Search code examples
javajsoup

Get text from specific tags


Suppose I have some html form.

<form action="action_page.php">
  First name:<br>
  <input type="text" name="fistname" value="Mickey" />
  <br>
  Last name:<br>
  <input type="text" name="lastname" value="Mouse" />
  <br><br>
  <input type="submit" value="Submit">
</form>

I want to print this same as given in https://www.tutorialspoint.com/html/html_input_tag.htm

like

First Name : .........

Last name ......

I am able to taken input values. All I need is a way to read this first name last name text ( that is the text just before the input tags ).

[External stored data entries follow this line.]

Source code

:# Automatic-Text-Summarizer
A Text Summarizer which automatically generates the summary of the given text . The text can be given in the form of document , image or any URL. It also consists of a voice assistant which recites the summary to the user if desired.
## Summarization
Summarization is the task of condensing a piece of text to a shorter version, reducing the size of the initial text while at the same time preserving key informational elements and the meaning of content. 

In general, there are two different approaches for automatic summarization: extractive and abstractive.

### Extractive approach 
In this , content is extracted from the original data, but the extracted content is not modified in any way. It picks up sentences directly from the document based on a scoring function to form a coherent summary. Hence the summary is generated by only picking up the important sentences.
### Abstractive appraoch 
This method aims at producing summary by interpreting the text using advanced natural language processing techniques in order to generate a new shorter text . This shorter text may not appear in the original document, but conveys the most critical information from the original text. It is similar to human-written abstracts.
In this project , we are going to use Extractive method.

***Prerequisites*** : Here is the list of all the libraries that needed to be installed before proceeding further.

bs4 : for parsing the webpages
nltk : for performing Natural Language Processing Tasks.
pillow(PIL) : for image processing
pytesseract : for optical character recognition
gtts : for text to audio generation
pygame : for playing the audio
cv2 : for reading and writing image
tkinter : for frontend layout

I have seen methods like .text() or else in jsoups but they give all the text inside the tag. I want specific text. thank you.


Solution

  • To do this using Java's built in DOM, you could do the following:

    This code will find the first preceding text node to all of the elements in the document with the input tag. You can use Element#getAttribute to check whether the input element is an actual text input field rather than the submit button.

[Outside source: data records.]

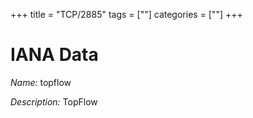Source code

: +++
title = "TCP/2885"
tags = [""]
categories = [""]
+++

# IANA Data

_Name:_ topflow

_Description:_ TopFlow

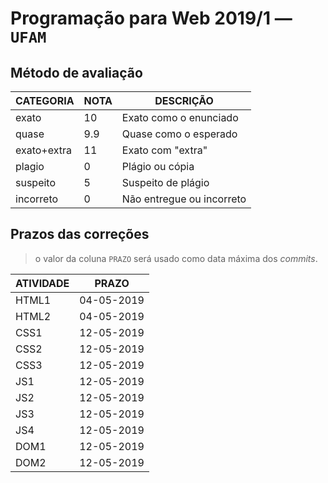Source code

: # Programação para Web 2019/1 &mdash; `UFAM`

## <!-- :metodo --> Método de avaliação

CATEGORIA   | NOTA | DESCRIÇÃO
------------|------|----------
exato       | 10   | Exato como o enunciado
quase       | 9.9  | Quase como o esperado
exato+extra | 11   | Exato com "extra"
plagio      | 0    | Plágio ou cópia
suspeito    | 5    | Suspeito de plágio
incorreto   | 0    | Não entregue ou incorreto

## <!-- :prazos --> Prazos das correções
> o valor da coluna `PRAZO` será usado como data máxima dos _commits_.

ATIVIDADE | PRAZO
----------|-------
HTML1     | 04-05-2019
HTML2     | 04-05-2019
CSS1      | 12-05-2019
CSS2      | 12-05-2019
CSS3      | 12-05-2019
JS1       | 12-05-2019
JS2       | 12-05-2019
JS3       | 12-05-2019
JS4       | 12-05-2019
DOM1      | 12-05-2019
DOM2      | 12-05-2019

    DocumentBuilderFactory factory = DocumentBuilderFactory.newInstance();
    DocumentBuilder builder = factory.newDocumentBuilder();
    Document document = builder.parse(new FileInputStream("doc.xml"));//Load document from any InputSource or InputStream
    //Loop through all nodes with the input tag:
    NodeList nl = document.getElementsByTagName("input");
    for(int i = 0; i < nl.getLength(); i++){
        Node n = nl.item(i);
        if(n.getNodeType() != Node.ELEMENT_NODE)
            continue;
        Element e = (Element)n;
        Node previous = e;
        //Loop through all nodes before the input element:
        while((previous = previous.getPreviousSibling()) != null){
            if(previous.getNodeType() == Node.TEXT_NODE && previous.getTextContent().replaceAll("\\s+", "").length() > 0){
                System.out.println(previous.getTextContent().trim()); //Remove whitepsace from beginning and end of the text.
                break; //Break after finding the first text element of appropriate length.
            }
        }
    }
    

    Although I don't know anything about JSoup, I would assume you can access previous elements similarly to how you can in the code above.

    General note to readers

    I have used DOM rather than JSoup, please note that the OP asked for this in the comments.